Benny dan Jessie

By Astri Soeparyono, Jumat, 10 Agustus 2012 | 16:00 WIB
Benny dan Jessie (Astri Soeparyono)

Hari ini nyaris sama seperti dulu, ketika Tasia mengenalkan Benny padaku. Wajahnya nampak ceria, tapi entah mengapa perasaanku tidak selaras dengannya....

"Seseorang memberiku sesuatu," Tasia memulai. "Boneka teddy, sama seperti kalian."

Aku tidak mengerti...

"Seseorang yang aku suka sejak lama," ia melanjutkan, pipinya merona. "Dan aku pikir akan ada sedikit perubahan."

Perubahan?

Sebagai jawaban, Tasia mengambil Benny dan memindahkannya ke sisi seberang, di salah satu baris rak buku.  Dan kemudian, dia meletakkan sebuah makhluk berbulu putih mulus dengan pita merah menyala di satu telinga bundarnya, tepat di samping Benny.

"Namanya Merry," ucap Tasia, hanya ditujukan kepada Benny. "Dia manis sekali, dan aku rasa Benny lebih serasi dengannya."

Apa?

***

Sekarang aku tahu, muara dari segala tanda tanya yang dulu bergulat dalam pikiranku.

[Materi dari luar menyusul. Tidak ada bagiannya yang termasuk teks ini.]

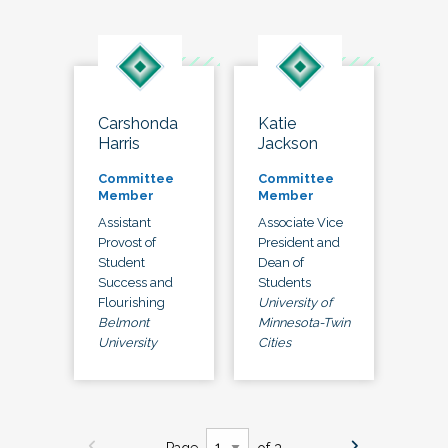
Carshonda
Katie
Harris
Jackson
Committee
Committee
Member
Member
Assistant
Associate Vice
Provost of
President and
Student
Dean of
Success and
Students
Flourishing
University of
Belmont
Minnesota-Twin
University
Cities
Page
of 3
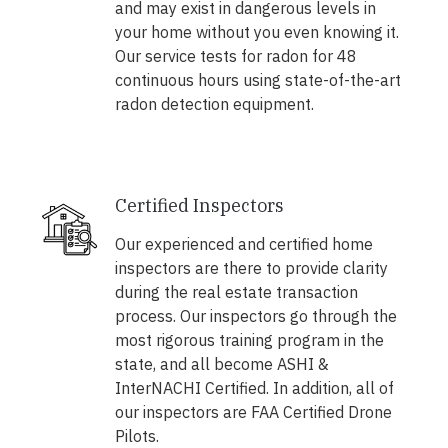
and may exist in dangerous levels in
your home without you even knowing it.
Our service tests for radon for 48
continuous hours using state-of-the-art
radon detection equipment.
Certified Inspectors
Our experienced and certified home
inspectors are there to provide clarity
during the real estate transaction
process. Our inspectors go through the
most rigorous training program in the
state, and all become ASHI &
InterNACHI Certified. In addition, all of
our inspectors are FAA Certified Drone
Pilots.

Sesuatu yang semula samar dan kabur, sesuatu yang awalnya tak terjabarkan, sesuatu yang membuatku bertanya-tanya...apa yang kutangisi saat itu? Dan alasannya ada pada diriku.

Aku menangisi keberuntunganku.

Aku ingin menjadi manusia.

Manusia yang bisa bicara, seseorang yang tak perlu memakai topeng di setiap sisi wajahnya. Sesuatu yang bernyawa. Sesuatu yang tak perlu tersenyum di saat seperti ini.

Aku mencintainya. Itu saja.

***

Selama ini aku salah.

Tasia tidak pernah memahamiku. Di matanya aku tak lebih dari sebuah boneka teddy yang tuli dan bisu, buta dan mati. Aku hanya Jessie. Aku hanya sebuah nama yang tak memiliki jiwa, benda mati yang hanya mengandalkan perasaan untuk memahami. Aneh... ternyata perasaan bahagia bisa membuat seseorang buta akan hal yang benar.

Dan sekarang aku hanya ingin tahu. Siapakah nama penciptaku? Dia mana dia saat ini? Apa ia masih hidup? Aku tidak tahu. Dialah satu-satunya manusia yang memahamiku, meskipun kami tak pernah saling berbicara dan bersua lagi. Dia sadar bahwa selama ini aku kesepian, hal yang bahkan tak kusadari, dan mengirimkanku sebuah teman. Sebuah teman yang kini pergi....

Benny.

Benny masih terduduk di sana. Diam, meski kami saling menatap. Kata, perasaan, pikiran... semua sudah berakhir. Tamat. Sekalipun dia diciptakan untuk aku dan kami adalah satu, aku harus mengerti. Cinta tidak harus memiliki, bukan?